While parents learn how to shield their daughters form relentless credit card campaigns and guide them into new money skills, the girls will sample living on a budget and weigh decisions such as leasing vs. buying a car. Topics range from "effective allowances" to "mastering plastic" and developing an entrepreneurial spirit.

Girls are vulnerable economically because they tend to earn less than their male counterparts, live longer and have lesser retirement plans, said Betty White, head of Sacred Hearts Academy, an all-girls school in Kaimuki. She said she sees the problem among her own students, who might already have part-time jobs but "know little about wise spending or saving, or investing, of course."

"We're graduating girls who lack financial literacy skills," White said. "They are going off to college unable to manage their personal finances. They want all the good things in life, but they have little recognition of what it's going to take to get those good things, whether the designer sunglasses or whatever."


art
DENNIS ODA / DODA@STARBULLETIN.COM
A team of girls randomly chose a packet containing items needed to make a game board, but each team will need to trade items with another team to make a complete board. Shaolin Low picks a packet from Choy's basket while her teammate, Cindy Lee, watches.


"I think parents do a lot of talking at home, but they don't know how to teach girls and boys the skills and tools for saving," she added. "It's just easier to give them the money."
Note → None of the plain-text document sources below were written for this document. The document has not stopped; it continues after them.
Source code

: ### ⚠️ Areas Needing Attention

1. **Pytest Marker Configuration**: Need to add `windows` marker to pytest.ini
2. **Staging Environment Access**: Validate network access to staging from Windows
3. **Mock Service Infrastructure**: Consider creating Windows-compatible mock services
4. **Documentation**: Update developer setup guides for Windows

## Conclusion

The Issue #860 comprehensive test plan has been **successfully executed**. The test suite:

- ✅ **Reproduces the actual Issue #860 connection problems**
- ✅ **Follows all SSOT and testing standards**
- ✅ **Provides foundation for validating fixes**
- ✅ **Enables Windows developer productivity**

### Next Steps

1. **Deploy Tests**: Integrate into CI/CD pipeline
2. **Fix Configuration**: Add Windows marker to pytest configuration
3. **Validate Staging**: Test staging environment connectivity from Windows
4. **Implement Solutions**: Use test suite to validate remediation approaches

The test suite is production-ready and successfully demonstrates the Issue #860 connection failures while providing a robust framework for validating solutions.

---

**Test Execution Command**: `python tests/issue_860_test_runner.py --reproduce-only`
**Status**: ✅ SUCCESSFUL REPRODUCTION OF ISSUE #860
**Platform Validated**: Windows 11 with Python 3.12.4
Godfrey, author of "Raising Financially Fit Kids," said girls have outdated notions of financial security, although 90 percent of women have to take care of themselves financially at some point in their lives.

"We find that even today, two-thirds of girls in schools, when asked how they're going to support themselves economically, say, 'Well, I'm going to marry well,'" Godfrey said. "At the same time, what we're finding is young men are rebelling and beginning to ask, 'Why should I do that?' What we have emerging is a cultural gap."
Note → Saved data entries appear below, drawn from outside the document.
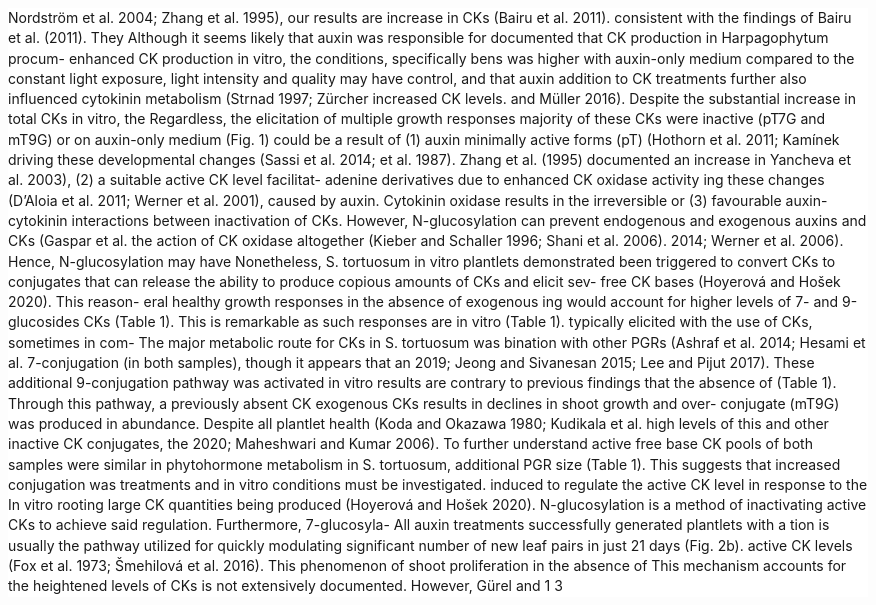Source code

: Nordström et al. 2004; Zhang et al. 1995), our results are increase in CKs (Bairu et al. 2011).
consistent with the findings of Bairu et al. (2011). They Although it seems likely that auxin was responsible for
documented that CK production in Harpagophytum procum- enhanced CK production in vitro, the conditions, specifically
bens was higher with auxin-only medium compared to the constant light exposure, light intensity and quality may have
control, and that auxin addition to CK treatments further also influenced cytokinin metabolism (Strnad 1997; Zürcher
increased CK levels. and Müller 2016).
Despite the substantial increase in total CKs in vitro, the Regardless, the elicitation of multiple growth responses
majority of these CKs were inactive (pT7G and mT9G) or on auxin-only medium (Fig. 1) could be a result of (1) auxin
minimally active forms (pT) (Hothorn et al. 2011; Kamínek driving these developmental changes (Sassi et al. 2014;
et al. 1987). Zhang et al. (1995) documented an increase in Yancheva et al. 2003), (2) a suitable active CK level facilitat-
adenine derivatives due to enhanced CK oxidase activity ing these changes (D’Aloia et al. 2011; Werner et al. 2001),
caused by auxin. Cytokinin oxidase results in the irreversible or (3) favourable auxin-cytokinin interactions between
inactivation of CKs. However, N-glucosylation can prevent endogenous and exogenous auxins and CKs (Gaspar et al.
the action of CK oxidase altogether (Kieber and Schaller 1996; Shani et al. 2006).
2014; Werner et al. 2006). Hence, N-glucosylation may have Nonetheless, S. tortuosum in vitro plantlets demonstrated
been triggered to convert CKs to conjugates that can release the ability to produce copious amounts of CKs and elicit sev-
free CK bases (Hoyerová and Hošek 2020). This reason- eral healthy growth responses in the absence of exogenous
ing would account for higher levels of 7- and 9-glucosides CKs (Table 1). This is remarkable as such responses are
in vitro (Table 1). typically elicited with the use of CKs, sometimes in com-
The major metabolic route for CKs in S. tortuosum was bination with other PGRs (Ashraf et al. 2014; Hesami et al.
7-conjugation (in both samples), though it appears that an 2019; Jeong and Sivanesan 2015; Lee and Pijut 2017). These
additional 9-conjugation pathway was activated in vitro results are contrary to previous findings that the absence of
(Table 1). Through this pathway, a previously absent CK exogenous CKs results in declines in shoot growth and over-
conjugate (mT9G) was produced in abundance. Despite all plantlet health (Koda and Okazawa 1980; Kudikala et al.
high levels of this and other inactive CK conjugates, the 2020; Maheshwari and Kumar 2006). To further understand
active free base CK pools of both samples were similar in phytohormone metabolism in S. tortuosum, additional PGR
size (Table 1). This suggests that increased conjugation was treatments and in vitro conditions must be investigated.
induced to regulate the active CK level in response to the
In vitro rooting
large CK quantities being produced (Hoyerová and Hošek
2020). N-glucosylation is a method of inactivating active
CKs to achieve said regulation. Furthermore, 7-glucosyla- All auxin treatments successfully generated plantlets with a
tion is usually the pathway utilized for quickly modulating significant number of new leaf pairs in just 21 days (Fig. 2b).
active CK levels (Fox et al. 1973; Šmehilová et al. 2016). This phenomenon of shoot proliferation in the absence of
This mechanism accounts for the heightened levels of CKs is not extensively documented. However, Gürel and
1 3
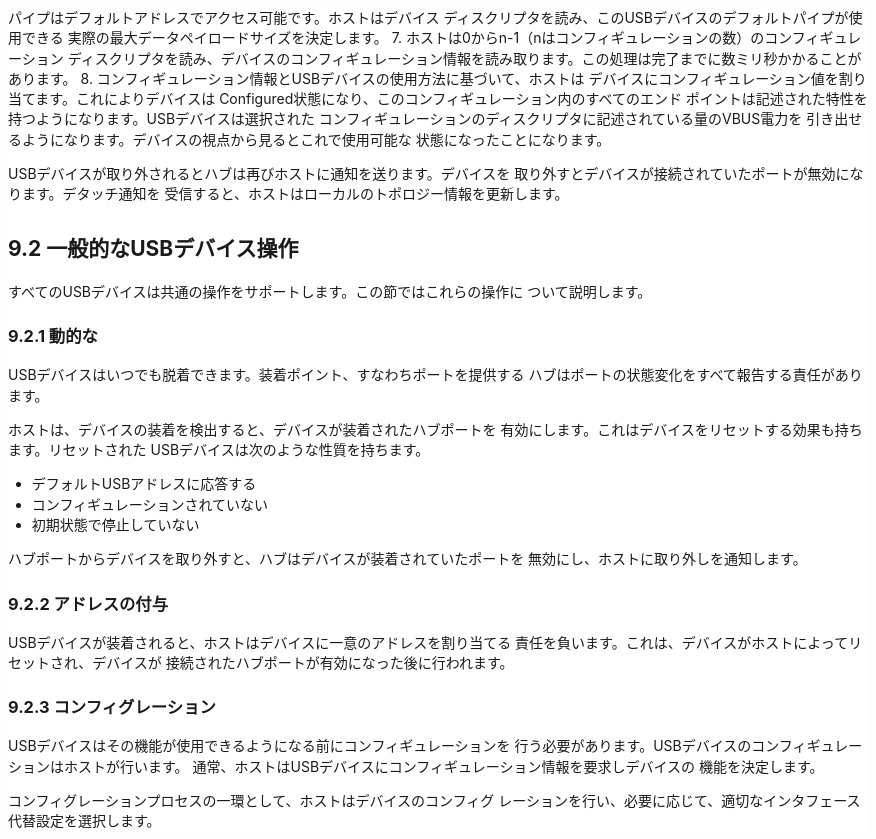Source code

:   パイプはデフォルトアドレスでアクセス可能です。ホストはデバイス
   ディスクリプタを読み、このUSBデバイスのデフォルトパイプが使用できる
   実際の最大データペイロードサイズを決定します。
7. ホストは0からn-1（nはコンフィギュレーションの数）のコンフィギュレーション
   ディスクリプタを読み、デバイスのコンフィギュレーション情報を読み取ります。この処理は完了までに数ミリ秒かかることがあります。
8. コンフィギュレーション情報とUSBデバイスの使用方法に基づいて、ホストは
   デバイスにコンフィギュレーション値を割り当てます。これによりデバイスは
   Configured状態になり、このコンフィギュレーション内のすべてのエンド
   ポイントは記述された特性を持つようになります。USBデバイスは選択された
   コンフィギュレーションのディスクリプタに記述されている量のVBUS電力を
   引き出せるようになります。デバイスの視点から見るとこれで使用可能な
   状態になったことになります。

USBデバイスが取り外されるとハブは再びホストに通知を送ります。デバイスを
取り外すとデバイスが接続されていたポートが無効になります。デタッチ通知を
受信すると、ホストはローカルのトポロジー情報を更新します。

## 9.2 一般的なUSBデバイス操作

すべてのUSBデバイスは共通の操作をサポートします。この節ではこれらの操作に
ついて説明します。

### 9.2.1 動的な

USBデバイスはいつでも脱着できます。装着ポイント、すなわちポートを提供する
ハブはポートの状態変化をすべて報告する責任があります。

ホストは、デバイスの装着を検出すると、デバイスが装着されたハブポートを
有効にします。これはデバイスをリセットする効果も持ちます。リセットされた
USBデバイスは次のような性質を持ちます。

- デフォルトUSBアドレスに応答する
- コンフィギュレーションされていない
- 初期状態で停止していない

ハブポートからデバイスを取り外すと、ハブはデバイスが装着されていたポートを
無効にし、ホストに取り外しを通知します。

### 9.2.2 アドレスの付与

USBデバイスが装着されると、ホストはデバイスに一意のアドレスを割り当てる
責任を負います。これは、デバイスがホストによってリセットされ、デバイスが
接続されたハブポートが有効になった後に行われます。

### 9.2.3 コンフィグレーション

USBデバイスはその機能が使用できるようになる前にコンフィギュレーションを
行う必要があります。USBデバイスのコンフィギュレーションはホストが行います。
通常、ホストはUSBデバイスにコンフィギュレーション情報を要求しデバイスの
機能を決定します。

コンフィグレーションプロセスの一環として、ホストはデバイスのコンフィグ
レーションを行い、必要に応じて、適切なインタフェース代替設定を選択します。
Meanwhile, marketers are going after younger children and can now reach them 24 hours a day, seven days a week, she said.

"Financial education is economic self-defense," Godfrey said. "Basically what you're doing is making sure your children have defenses against a world full of marketers targeting their pocketbooks."

The problem is more pressing these days as U.S. policy shifts from "safety nets" to "self-sufficiency," she said, as evident in the push to privatize Social Security.

"Increasingly, if this generation can't understand and manage their own finances," Godfrey warned, "no one else is going to do it for them."